Hello DepMap team,
I would like to ask what the best practice would be to extract the zygosity of mutations from the _AC columns in the CCLE_mutations.csv file. Currently, I interpret any mutation with a REF count of 0 as having a homozygous alteration, but I was wondering if there is a cutoff that is generally used/accepted?
Cheers,
Yuka
1 Like
Hi Yuka, sorry this got missed. We try to filter out known germline mutations so homozygosity is in many cases LOH of somatic mutations in our data. For this we don’t use any particular cuttoff and don’t mark them either.

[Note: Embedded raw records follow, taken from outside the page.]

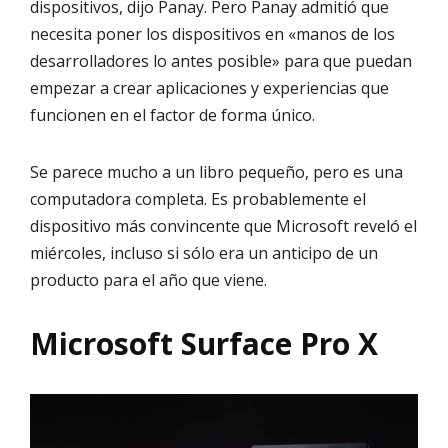
dispositivos, dijo Panay. Pero Panay admitió que
necesita poner los dispositivos en «manos de los
desarrolladores lo antes posible» para que puedan
empezar a crear aplicaciones y experiencias que
funcionen en el factor de forma único.
Se parece mucho a un libro pequeño, pero es una
computadora completa. Es probablemente el
dispositivo más convincente que Microsoft reveló el
miércoles, incluso si sólo era un anticipo de un
producto para el año que viene.
Microsoft Surface Pro X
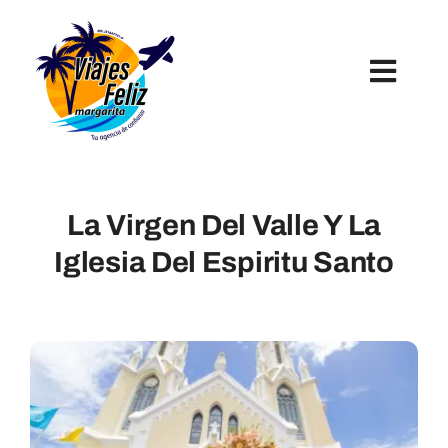
Skip
to
content
Toggl
Navig
Inicio
La Virgen Del Valle Y La
Hoteles
Iglesia Del Espiritu Santo
Paquetes Turísticos
Tours Y Excursiones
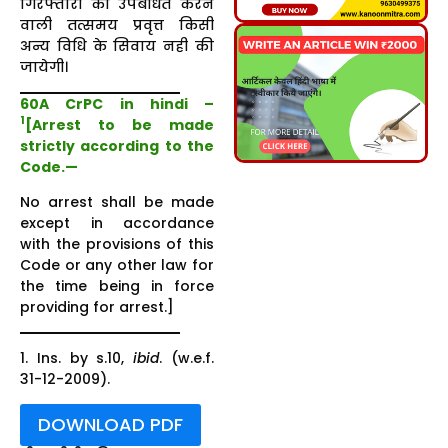
गिरफ्तारी को उपबंधित करने
वाली तत्समय प्रवृत्त किसी
अन्य विधि के सिवाय नही की
जायेगी।
60A CrPC in hindi –
1
[Arrest to be made
strictly according to the
Code.
—
No arrest shall be made
except in accordance
with the provisions of this
Code or any other law for
the time being in force
providing for arrest.]
1. Ins. by s.10,
ibid
. (w.e.f.
31-12-2009).
DOWNLOAD PDF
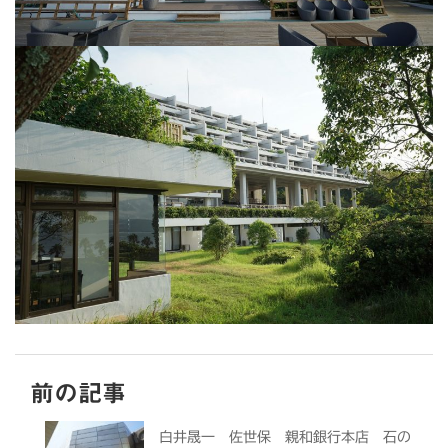
前の記事
白井晟一 佐世保 親和銀行本店 石の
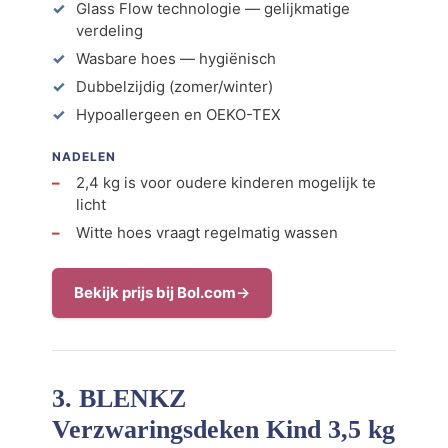
Glass Flow technologie — gelijkmatige
verdeling
Wasbare hoes — hygiënisch
Dubbelzijdig (zomer/winter)
Hypoallergeen en OEKO-TEX
NADELEN
2,4 kg is voor oudere kinderen mogelijk te
licht
Witte hoes vraagt regelmatig wassen
Bekijk prijs bij Bol.com
3. BLENKZ
Verzwaringsdeken Kind 3,5 kg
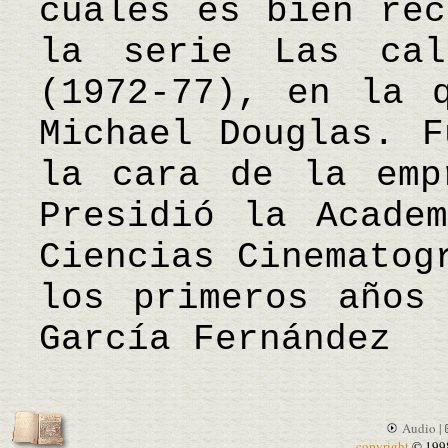
cuales es bien rec
la serie Las cal
(1972-77), en la 
Michael Douglas. F
la cara de la emp
Presidió la Acade
Ciencias Cinematog
los primeros años
García Fernández
Audio |
copyright
© 199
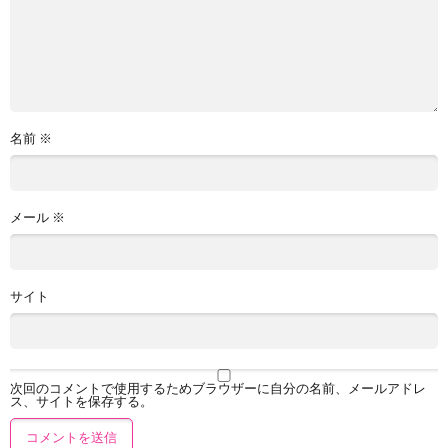
名前
※
メール
※
サイト
次回のコメントで使用するためブラウザーに自分の名前、メールアドレ
ス、サイトを保存する。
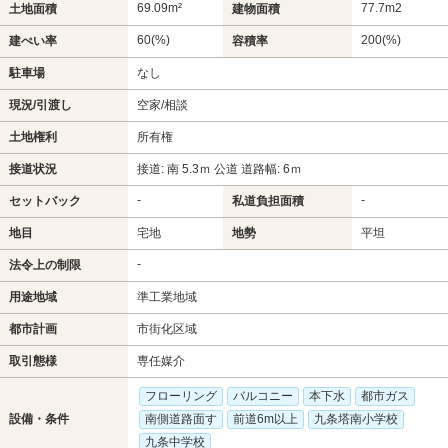
69.09m²
77.7m
2
土地面積
建物面積
60(%)
200(%)
建ぺい率
容積率
駐車場
なし
現況/引渡し
空家/相談
土地権利
所有権
接道状況
接道: 南 5.3ｍ 公道 道路幅: 6ｍ
-
-
セットバック
私道負担面積
地目
宅地
地勢
平坦
-
法令上の制限
用途地域
準工業地域
都市計画
市街化区域
取引態様
専任媒介
フローリング
バルコニー
本下水
都市ガス
設備・条件
南側道路面す
前道6m以上
九条塔南小学校
九条中学校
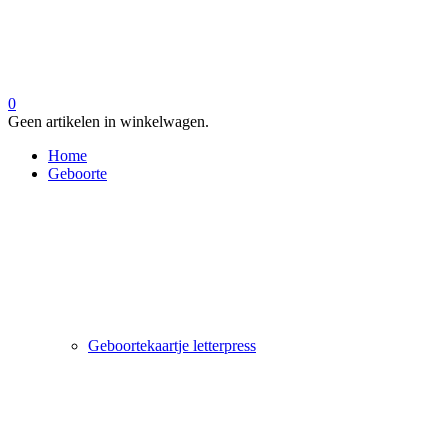
0
Geen artikelen in winkelwagen.
Home
Geboorte
Geboortekaartje letterpress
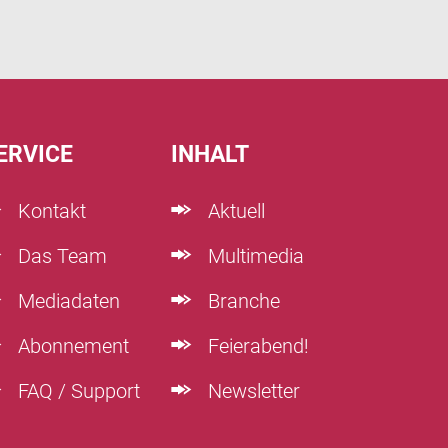
ERVICE
INHALT
Kontakt
Aktuell
Das Team
Multimedia
Mediadaten
Branche
Abonnement
Feierabend!
FAQ / Support
Newsletter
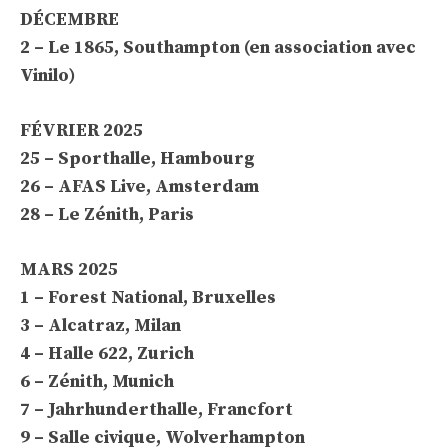
DÉCEMBRE
2 – Le 1865, Southampton (en association avec
Vinilo)
FÉVRIER 2025
25 – Sporthalle, Hambourg
26 – AFAS Live, Amsterdam
28 – Le Zénith, Paris
MARS 2025
1 – Forest National, Bruxelles
3 – Alcatraz, Milan
4 – Halle 622, Zurich
6 – Zénith, Munich
7 – Jahrhunderthalle, Francfort
9 – Salle civique, Wolverhampton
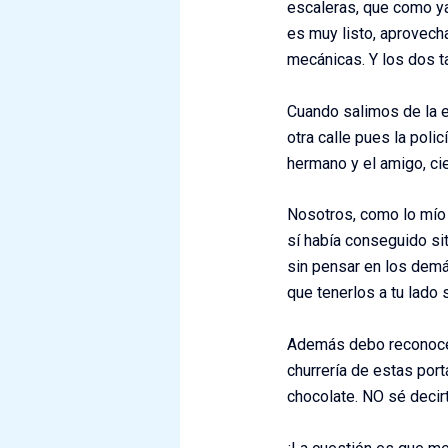
escaleras, que como ya
es muy listo, aprovech
mecánicas. Y los dos t
Cuando salimos de la 
otra calle pues la poli
hermano y el amigo, cie
Nosotros, como lo mío 
sí había conseguido si
sin pensar en los demá
que tenerlos a tu lado 
Además debo reconocer
churrería de estas por
chocolate. NO sé decirt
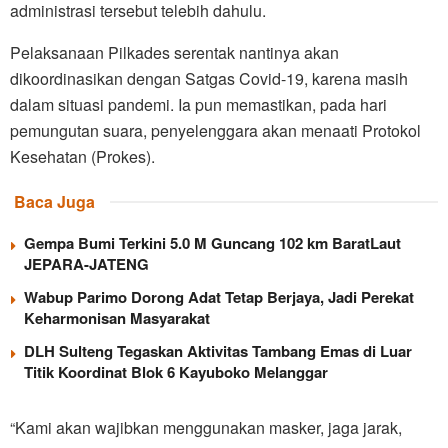
administrasi tersebut telebih dahulu.
Pelaksanaan Pilkades serentak nantinya akan
dikoordinasikan dengan Satgas Covid-19, karena masih
dalam situasi pandemi. Ia pun memastikan, pada hari
pemungutan suara, penyelenggara akan menaati Protokol
Kesehatan (Prokes).
Baca Juga
Gempa Bumi Terkini 5.0 M Guncang 102 km BaratLaut
JEPARA-JATENG
Wabup Parimo Dorong Adat Tetap Berjaya, Jadi Perekat
Keharmonisan Masyarakat
DLH Sulteng Tegaskan Aktivitas Tambang Emas di Luar
Titik Koordinat Blok 6 Kayuboko Melanggar
“Kami akan wajibkan menggunakan masker, jaga jarak,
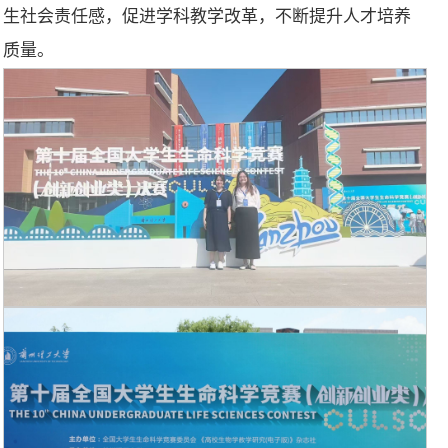
生社会责任感，促进学科教学改革，不断提升人才培养
质量。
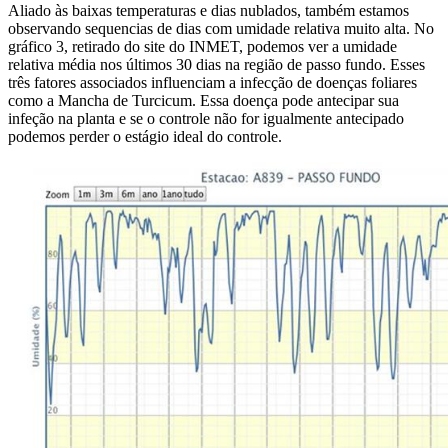
Aliado às baixas temperaturas e dias nublados, também estamos
observando sequencias de dias com umidade relativa muito alta. No
gráfico 3, retirado do site do INMET, podemos ver a umidade
relativa média nos últimos 30 dias na região de passo fundo. Esses
três fatores associados influenciam a infecção de doenças foliares
como a Mancha de Turcicum. Essa doença pode antecipar sua
infeção na planta e se o controle não for igualmente antecipado
podemos perder o estágio ideal do controle.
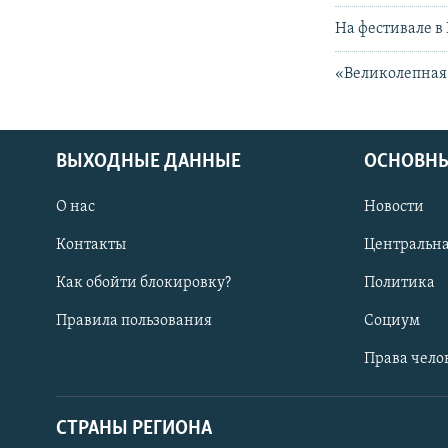
На фестивале в
«Великолепная 
ВЫХОДНЫЕ ДАННЫЕ
ОСНОВНЫ
О нас
Новости
Контакты
Центральна
Как обойти блокировку?
Политика
Правила пользования
Социум
Права чело
СТРАНЫ РЕГИОНА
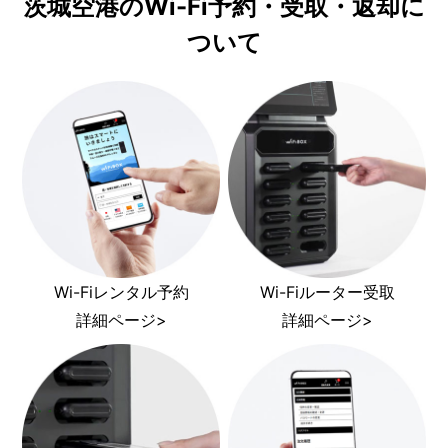
茨城空港のWi-Fi予約・受取・返却に
ついて
Wi-Fiレンタル予約
Wi-Fiルーター受取
詳細ページ>
詳細ページ>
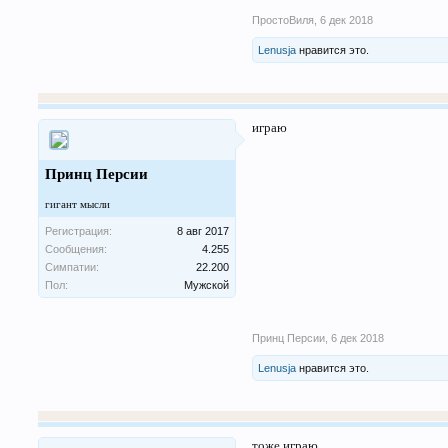
ПростоВиля
,
6 дек 2018
Lenusja
нравится это.
играю
Принц Персии
гигант мысли
Регистрация:
8 авг 2017
Сообщения:
4.255
Симпатии:
22.200
Пол:
Мужской
Принц Персии
,
6 дек 2018
Lenusja
нравится это.
тоже играю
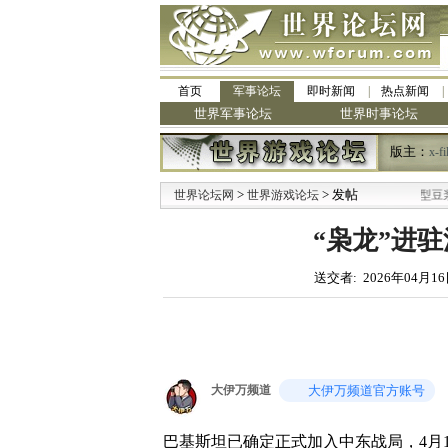
首页
军事论坛
即时新闻
热点新闻
世界军事论坛
世界时事论坛
版主：
x-fi
>
·
> 发帖
世界论坛网
世界游戏论坛
九阳全新免清洗型豆浆机 全美最低
“枭龙”进
送交者: 2026年04月16
大伊万频道
大伊万频道官方账号
巴基斯坦已确定正式加入中东战局，4月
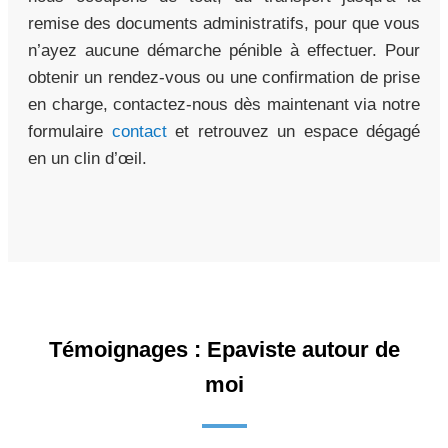
remise des documents administratifs, pour que vous
n’ayez aucune démarche pénible à effectuer. Pour
obtenir un rendez-vous ou une confirmation de prise
en charge, contactez-nous dès maintenant via notre
formulaire
contact
et retrouvez un espace dégagé
en un clin d’œil.
Témoignages : Epaviste autour de
moi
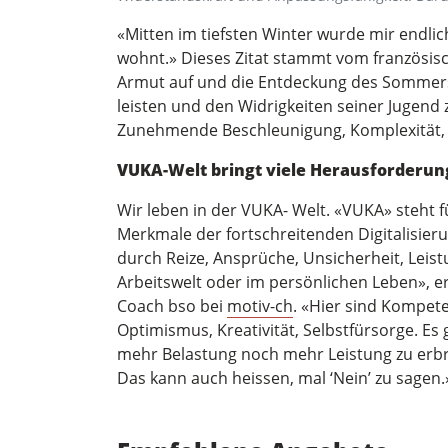
«Mitten im tiefsten Winter wurde mir endli
wohnt.» Dieses Zitat stammt vom französisc
Armut auf und die Entdeckung des Sommers i
leisten und den Widrigkeiten seiner Jugend 
Zunehmende Beschleunigung, Komplexität, I
VUKA-Welt bringt viele Herausforderu
Wir leben in der VUKA- Welt. «VUKA» steht f
Merkmale der fortschreitenden Digitalisie
durch Reize, Ansprüche, Unsicherheit, Leist
Arbeitswelt oder im persönlichen Leben», er
Coach bso bei
motiv-ch
. «Hier sind Kompet
Optimismus, Kreativität, Selbstfürsorge. Es
mehr Belastung noch mehr Leistung zu erbr
Das kann auch heissen, mal ‘Nein’ zu sagen.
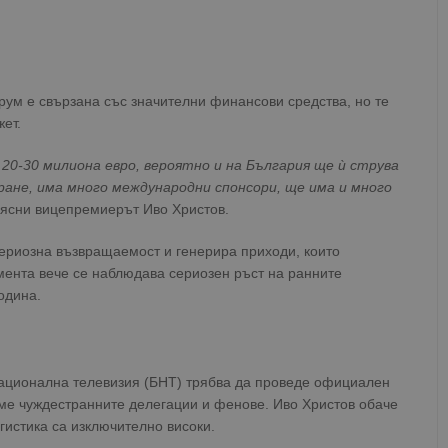
ум е свързана със значителни финансови средства, но те
ет.
20-30 милиона евро, вероятно и на България ще ѝ струва
ране, има много международни спонсори, ще има и много
ясни вицепремиерът Иво Христов.
сериозна възвращаемост и генерира приходи, които
ента вече се наблюдава сериозен ръст на ранните
одина.
ационална телевизия (БНТ) трябва да проведе официален
еме чуждестранните делегации и фенове. Иво Христов обаче
гистика са изключително високи.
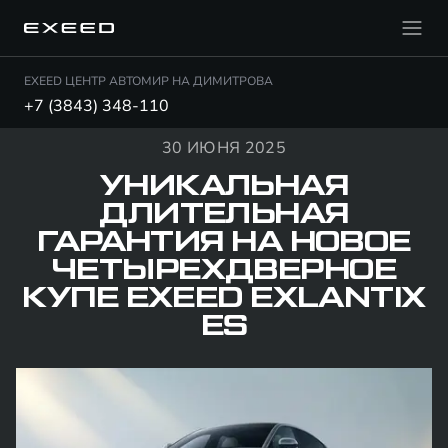
EXEED ЦЕНТР АВТОМИР НА ДИМИТРОВА
+7 (3843) 348-110
30 ИЮНЯ 2025
УНИКАЛЬНАЯ
ДЛИТЕЛЬНАЯ
ГАРАНТИЯ НА НОВОЕ
ЧЕТЫРЕХДВЕРНОЕ
КУПЕ EXEED EXLANTIX
ES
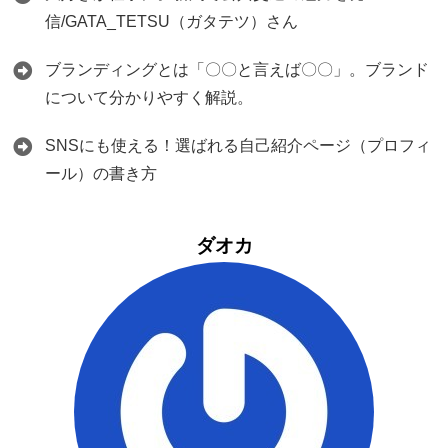
信/GATA_TETSU（ガタテツ）さん
ブランディングとは「〇〇と言えば〇〇」。ブランド
について分かりやすく解説。
SNSにも使える！選ばれる自己紹介ページ（プロフィ
ール）の書き方
ダオカ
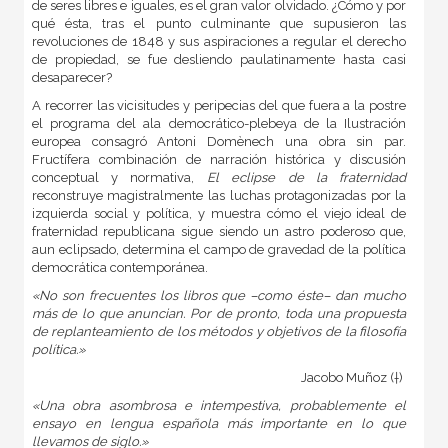
de seres libres e iguales, es el gran valor olvidado. ¿Cómo y por
qué ésta, tras el punto culminante que supusieron las
revoluciones de 1848 y sus aspiraciones a regular el derecho
de propiedad, se fue desliendo paulatinamente hasta casi
desaparecer?
A recorrer las vicisitudes y peripecias del que fuera a la postre
el programa del ala democrático-plebeya de la Ilustración
europea consagró Antoni Domènech una obra sin par.
Fructífera combinación de narración histórica y discusión
conceptual y normativa,
El eclipse de la fraternidad
reconstruye magistralmente las luchas protagonizadas por la
izquierda social y política, y muestra cómo el viejo ideal de
fraternidad republicana sigue siendo un astro poderoso que,
aun eclipsado, determina el campo de gravedad de la política
democrática contemporánea.
«No son frecuentes los libros que –como éste– dan mucho
más de lo que anuncian. Por de pronto, toda una propuesta
de replanteamiento de los métodos y objetivos de la filosofía
política.»
Jacobo Muñoz (†)
«Una obra asombrosa e intempestiva, probablemente el
ensayo en lengua española más importante en lo que
llevamos de siglo.»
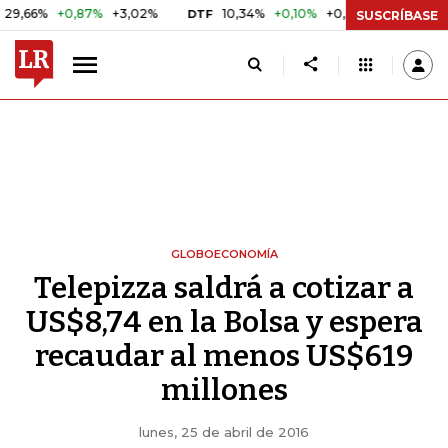
+0,87%
+3,02%
10,34%
+0,10%
+0,98%
$ 416,91
+
DTF
UVR
SUSCRÍBASE
GLOBOECONOMÍA
Telepizza saldrá a cotizar a
US$8,74 en la Bolsa y espera
recaudar al menos US$619
millones
lunes, 25 de abril de 2016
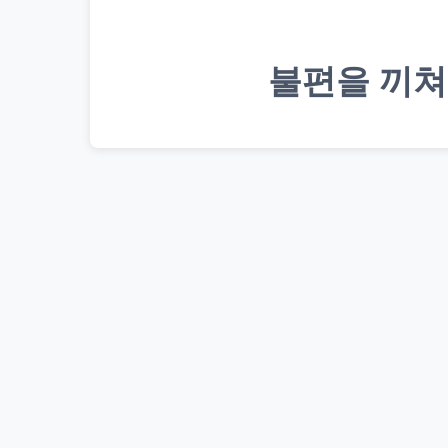
불편을 끼쳐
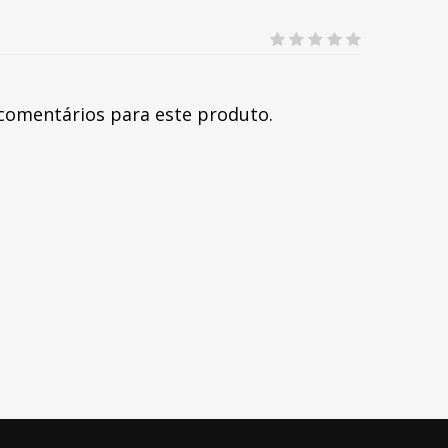
comentários para este produto.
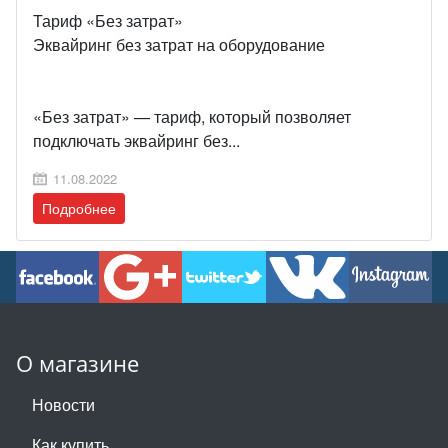
Тариф «Без затрат»
Эквайринг без затрат на оборудование
«Без затрат» — тариф, который позволяет
подключать эквайринг без...
11.08.2022
Подробнее
О магазине
Новости
Как купить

Using a cutoff would be dependent on the read depth and copy number counts as well as the choice of FDR, and I don’t know of any straightforward way for this other than the conservative approach similar to yours with only including 0 REF counts. In general for the zygosity question, some arbitrary cutoff such as 0.6 may do the trick (if you knew there was no CN abberations and subclonality). To be more rigorous you can histogram all allele frequencies (AF) and find the value at the trough where 0.5 and 1.0 peaks separate. You would have to correct the AFs for copy numbers though. A lot of cases with AF=1.0 are actually LOH. Since most mutations that we report are somatic homozygosity would be somewhat unlikely among them (unless they are rescued hotspots). In the end, since we do not explicitly mark these, I’m not able to comment on best practices, so you should take my response with a grain of salt.